» PROBLEM STATEMENT
Your answer must be an exact copy of the listing that follows, with all pictures omitted.

» STORED DATA
__________

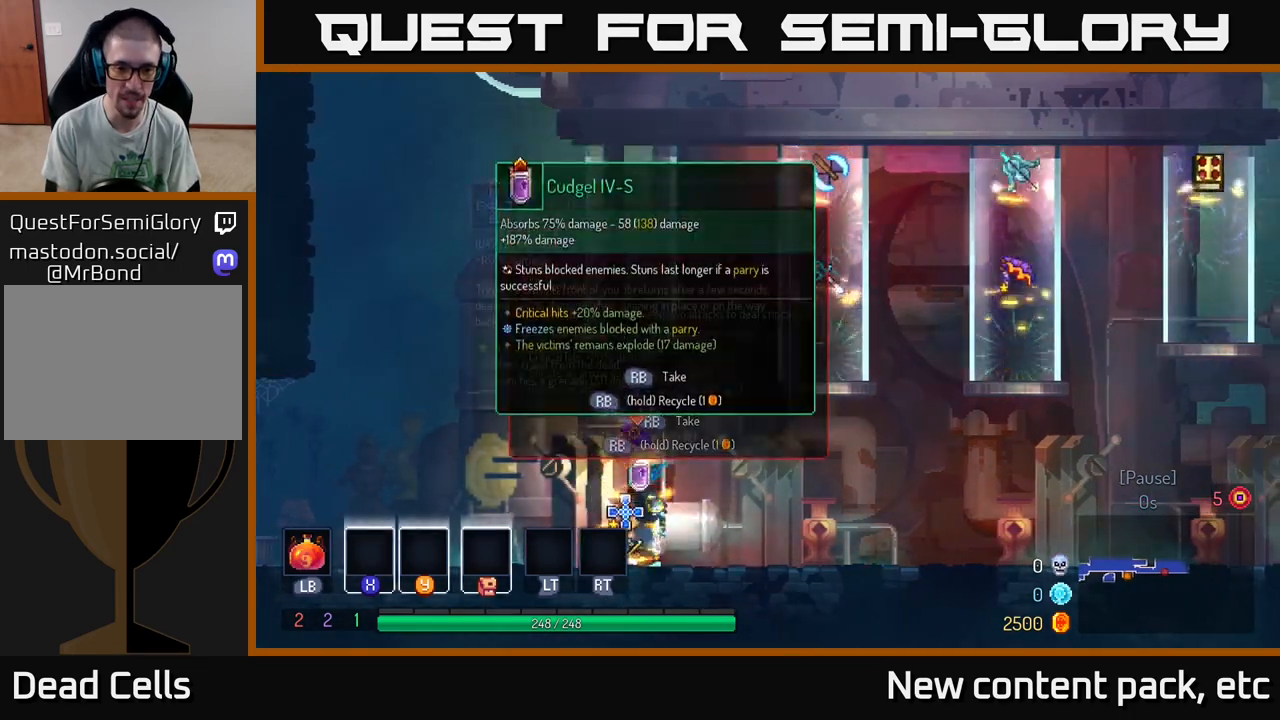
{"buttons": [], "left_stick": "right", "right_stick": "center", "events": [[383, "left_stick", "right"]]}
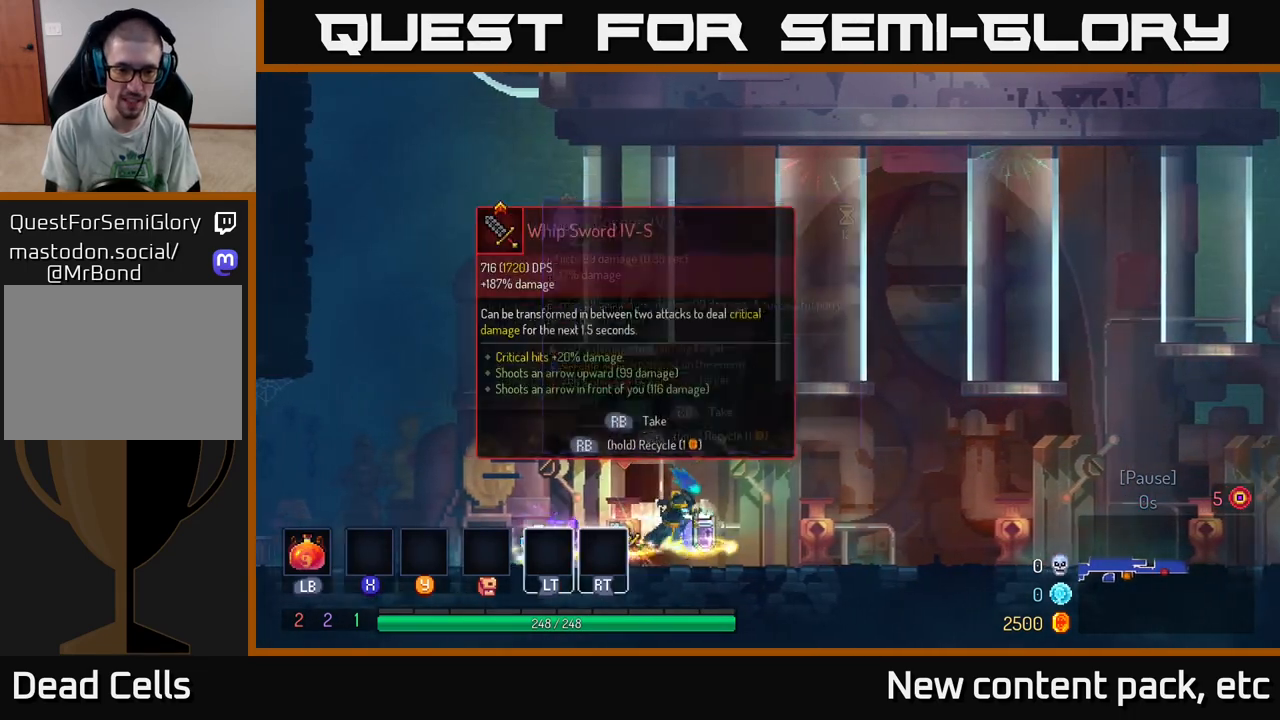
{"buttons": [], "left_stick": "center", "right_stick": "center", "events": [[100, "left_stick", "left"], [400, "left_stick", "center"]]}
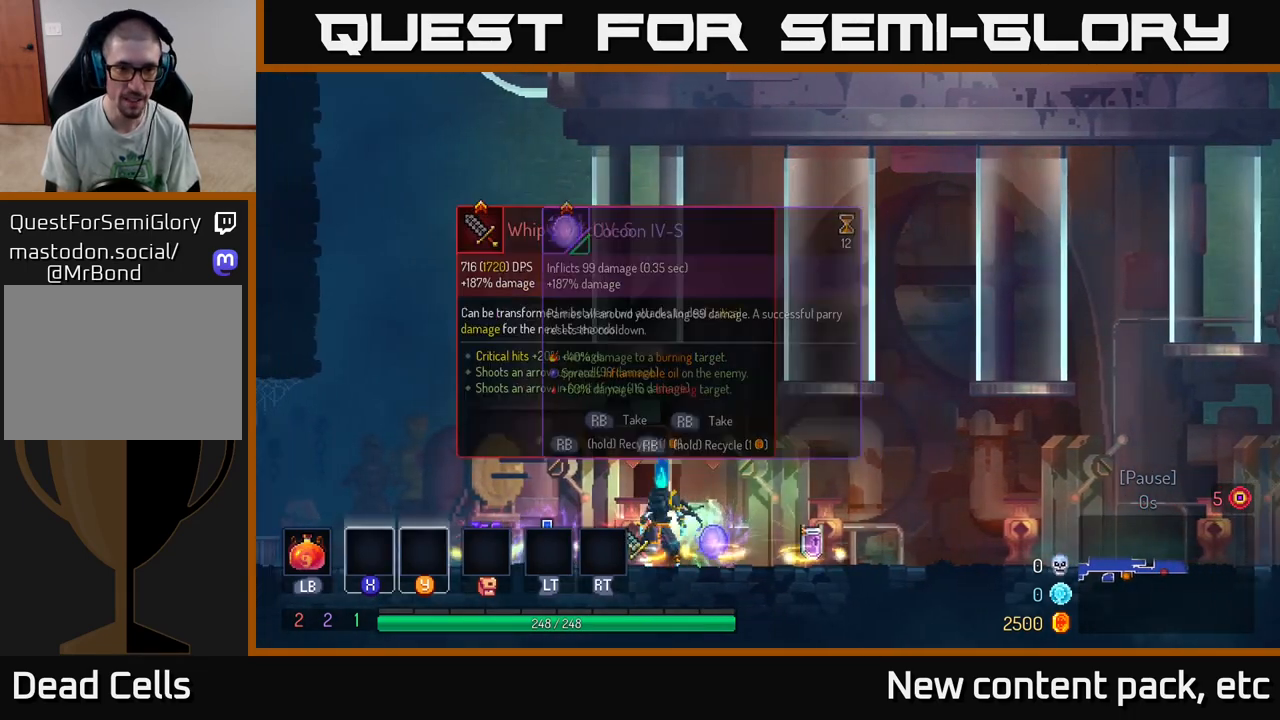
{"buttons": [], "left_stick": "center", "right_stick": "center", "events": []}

__________

» RESPONSE AREA
{"buttons": [], "left_stick": "right", "right_stick": "center", "events": [[383, "left_stick", "right"]]}
{"buttons": [], "left_stick": "center", "right_stick": "center", "events": [[100, "left_stick", "left"], [400, "left_stick", "center"]]}
{"buttons": [], "left_stick": "center", "right_stick": "center", "events": []}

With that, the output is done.